▶ _Kutipan Sumber_:

• • • •

Menurut beliau dahulu pun mahasiswa KKN UMS melakukan KKN di tempat beliau, namun kami diminta untuk membuat surat resmi dan menurut kami beliau kurang terbuka dan kurang menerima kami. Akhirnya kami mencoba untuk mengunjungi RW lain, untuk survei bagaimana keadaan masyarakat dan tempat tersebut. setelah kami sampai disana, Pak RW yang menyambut kami sangat terbuka dan menerima kehadiran kami, akhirnya kami sepakat untuk melakukan KKN di RW tersebut. Namun satu yang yang membuat kami tidak langsung melaksanakan KKN disana, yaitu surat menyurat dan birokrasi yang begitu sulit dan rumit. Akhirnya kami memutuskan untuk menunggu hari esok, agar segera konsultasi lebih lanjut.

Rabu

Sore ini kami dijemput oleh utusan kampus untuk makan bersama di rumah dekan, kami dipertemukan dengan mahasiswa Universitas Muhammadiyah Surakarta selama perjalanan kami berkenalan sekaligus menanyakan kegiatan yang dilaksanakan oleh mereka. Mulai dari dimana tempatnya, berapa jumlah mereka, apa saja kegiatannya dan banyak lagi.
Namun satu yang membuat kami kaget, ternyata mahasiswa UMS tersebut melaksanakan KKN di pedalaman yang khas pedesaan tepatnya di Gowa. Tempat dimana kami sangat mengharapkannya, namun bagi mereka itu tak sesuai dengan keinginannya pula. Karena ekspektasi mereka adalah di kota, seperti yang sedang kami tempati ini. Dalam hati saya berpikir bahwa antara kami dan mereka tertukar. Begitulah rencana Allah yang tak dapat diandingi, sebaik-baik sutradara hanyalah Allah.

• • • •

▶ _Data_:
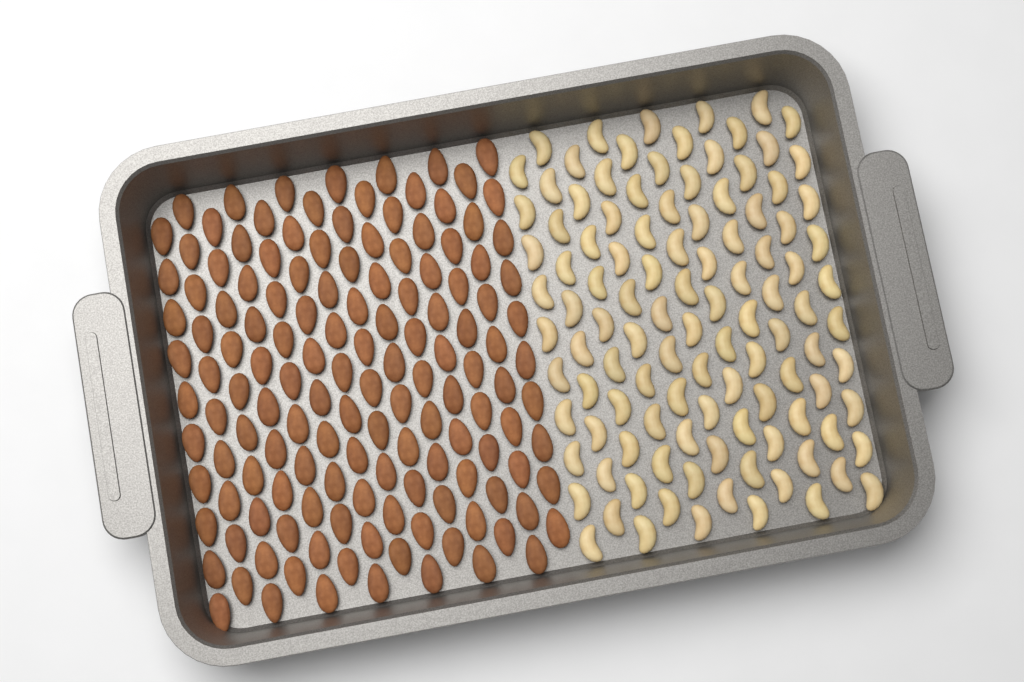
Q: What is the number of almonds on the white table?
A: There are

• • • •

▶ _Soal Latihan_:
- a) Tentukan apakah setiap pernyataan berikut sesuai dengan catatan harian KKN, lalu jawab ya atau tidak dan kutip kata-kata penentunya: (i) Pak RW di RW lain menerima kedatangan para mahasiswa dengan terbuka. (ii) Mahasiswa UMS menjalankan KKN di kota. (iii) Pada Rabu sore, para mahasiswa diajak makan bersama di rumah rektor.
- b) Sambung catatan harian KKN tadi, dimulai sesudah kalimat terakhirnya.

▶ _Jawaban Soal_:
- a)
(i) Ya: "Pak RW yang menyambut kami sangat terbuka dan menerima kehadiran kami"
(ii) Tidak: "mahasiswa UMS tersebut melaksanakan KKN di pedalaman yang khas pedesaan tepatnya di Gowa"
(iii) Tidak: "makan bersama di rumah dekan"

- b)
Bagi saya yang bersuku jawa sangat tertarik saat mereka berbincang dengan khas bahasa Jawa, karena biasanya yang terdengar adalah logat khas Makassar dan bahasa Bugisnya yang saya sendiri belum begitu paham. Bahasa yang sering saya dengar biasanya adalah kata yang mendapat sufiks atau tambahan diakhir kata seperti; ki, mi, pi, i, ta, ka, ji, dan juga seperti bahasa; kita/ta yang artinya kamu. Dan sering saya dapati bahwa penyusunan kalimat yang digunakan oleh orang Makassar ini tidak sesuia dengan kaidah bahasa Indonesia seperti; Siapa nama ta?, berapa semuanya dikumpul itu uang?, dimana mki semua?, biar ada jadwalku, kan bisa ji diatur dan lain sebagainya.
Namun kalimat tersebut mungkin saja sudah sesuai dengan penggunaan bahasa Makassar, tetapi tidak dalam bahasa Indonesia. Sehingga orang baru yang mendengarnya sedikit geli, aneh atau bahkan tidak paham dengan apa yang sedang dibicarakan oleh mereka.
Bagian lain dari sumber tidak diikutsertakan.